## What you should do
Update the entries below by replacing "chart" with "graph" wherever it occurs, and keep every other word as it is.

## Provided material
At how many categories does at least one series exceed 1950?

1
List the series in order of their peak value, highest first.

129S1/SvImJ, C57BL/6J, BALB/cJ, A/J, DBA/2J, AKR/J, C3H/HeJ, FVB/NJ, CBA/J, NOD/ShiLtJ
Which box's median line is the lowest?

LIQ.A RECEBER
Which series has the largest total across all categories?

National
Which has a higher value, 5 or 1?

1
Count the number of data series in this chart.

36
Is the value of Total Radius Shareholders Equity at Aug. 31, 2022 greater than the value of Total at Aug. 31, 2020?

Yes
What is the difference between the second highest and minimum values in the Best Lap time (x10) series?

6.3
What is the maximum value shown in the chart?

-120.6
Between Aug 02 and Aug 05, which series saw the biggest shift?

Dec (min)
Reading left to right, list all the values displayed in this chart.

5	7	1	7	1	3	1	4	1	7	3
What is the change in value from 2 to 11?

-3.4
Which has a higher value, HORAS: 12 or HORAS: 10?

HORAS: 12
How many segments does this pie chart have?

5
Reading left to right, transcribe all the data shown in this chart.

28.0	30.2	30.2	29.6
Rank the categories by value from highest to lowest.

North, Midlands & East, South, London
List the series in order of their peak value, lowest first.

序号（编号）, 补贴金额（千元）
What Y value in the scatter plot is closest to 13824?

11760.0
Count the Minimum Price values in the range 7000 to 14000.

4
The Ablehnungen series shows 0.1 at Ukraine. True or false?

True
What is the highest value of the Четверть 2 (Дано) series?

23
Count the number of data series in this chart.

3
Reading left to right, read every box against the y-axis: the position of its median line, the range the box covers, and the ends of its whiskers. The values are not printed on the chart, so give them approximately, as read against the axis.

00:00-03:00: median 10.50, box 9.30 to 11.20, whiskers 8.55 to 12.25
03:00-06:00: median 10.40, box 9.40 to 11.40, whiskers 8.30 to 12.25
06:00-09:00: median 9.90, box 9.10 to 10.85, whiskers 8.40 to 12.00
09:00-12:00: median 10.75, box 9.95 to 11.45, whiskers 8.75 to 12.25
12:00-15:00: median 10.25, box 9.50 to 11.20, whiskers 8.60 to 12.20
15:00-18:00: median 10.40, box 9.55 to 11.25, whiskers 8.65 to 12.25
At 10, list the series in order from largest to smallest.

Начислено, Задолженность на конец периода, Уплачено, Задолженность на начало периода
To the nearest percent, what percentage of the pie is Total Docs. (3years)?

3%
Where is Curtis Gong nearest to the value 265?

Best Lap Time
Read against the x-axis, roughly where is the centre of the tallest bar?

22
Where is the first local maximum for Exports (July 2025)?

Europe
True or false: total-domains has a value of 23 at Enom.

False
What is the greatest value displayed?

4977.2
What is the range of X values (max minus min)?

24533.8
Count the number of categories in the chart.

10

## Output of the task
At how many categories does at least one series exceed 1950?

1
List the series in order of their peak value, highest first.

129S1/SvImJ, C57BL/6J, BALB/cJ, A/J, DBA/2J, AKR/J, C3H/HeJ, FVB/NJ, CBA/J, NOD/ShiLtJ
Which box's median line is the lowest?

LIQ.A RECEBER
Which series has the largest total across all categories?

National
Which has a higher value, 5 or 1?

1
Count the number of data series in this graph.

36
Is the value of Total Radius Shareholders Equity at Aug. 31, 2022 greater than the value of Total at Aug. 31, 2020?

Yes
What is the difference between the second highest and minimum values in the Best Lap time (x10) series?

6.3
What is the maximum value shown in the graph?

-120.6
Between Aug 02 and Aug 05, which series saw the biggest shift?

Dec (min)
Reading left to right, list all the values displayed in this graph.

5	7	1	7	1	3	1	4	1	7	3
What is the change in value from 2 to 11?

-3.4
Which has a higher value, HORAS: 12 or HORAS: 10?

HORAS: 12
How many segments does this pie graph have?

5
Reading left to right, transcribe all the data shown in this graph.

28.0	30.2	30.2	29.6
Rank the categories by value from highest to lowest.

North, Midlands & East, South, London
List the series in order of their peak value, lowest first.

序号（编号）, 补贴金额（千元）
What Y value in the scatter plot is closest to 13824?

11760.0
Count the Minimum Price values in the range 7000 to 14000.

4
The Ablehnungen series shows 0.1 at Ukraine. True or false?

True
What is the highest value of the Четверть 2 (Дано) series?

23
Count the number of data series in this graph.

3
Reading left to right, read every box against the y-axis: the position of its median line, the range the box covers, and the ends of its whiskers. The values are not printed on the graph, so give them approximately, as read against the axis.

00:00-03:00: median 10.50, box 9.30 to 11.20, whiskers 8.55 to 12.25
03:00-06:00: median 10.40, box 9.40 to 11.40, whiskers 8.30 to 12.25
06:00-09:00: median 9.90, box 9.10 to 10.85, whiskers 8.40 to 12.00
09:00-12:00: median 10.75, box 9.95 to 11.45, whiskers 8.75 to 12.25
12:00-15:00: median 10.25, box 9.50 to 11.20, whiskers 8.60 to 12.20
15:00-18:00: median 10.40, box 9.55 to 11.25, whiskers 8.65 to 12.25
At 10, list the series in order from largest to smallest.

Начислено, Задолженность на конец периода, Уплачено, Задолженность на начало периода
To the nearest percent, what percentage of the pie is Total Docs. (3years)?

3%
Where is Curtis Gong nearest to the value 265?

Best Lap Time
Read against the x-axis, roughly where is the centre of the tallest bar?

22
Where is the first local maximum for Exports (July 2025)?

Europe
True or false: total-domains has a value of 23 at Enom.

False
What is the greatest value displayed?

4977.2
What is the range of X values (max minus min)?

24533.8
Count the number of categories in the graph.

10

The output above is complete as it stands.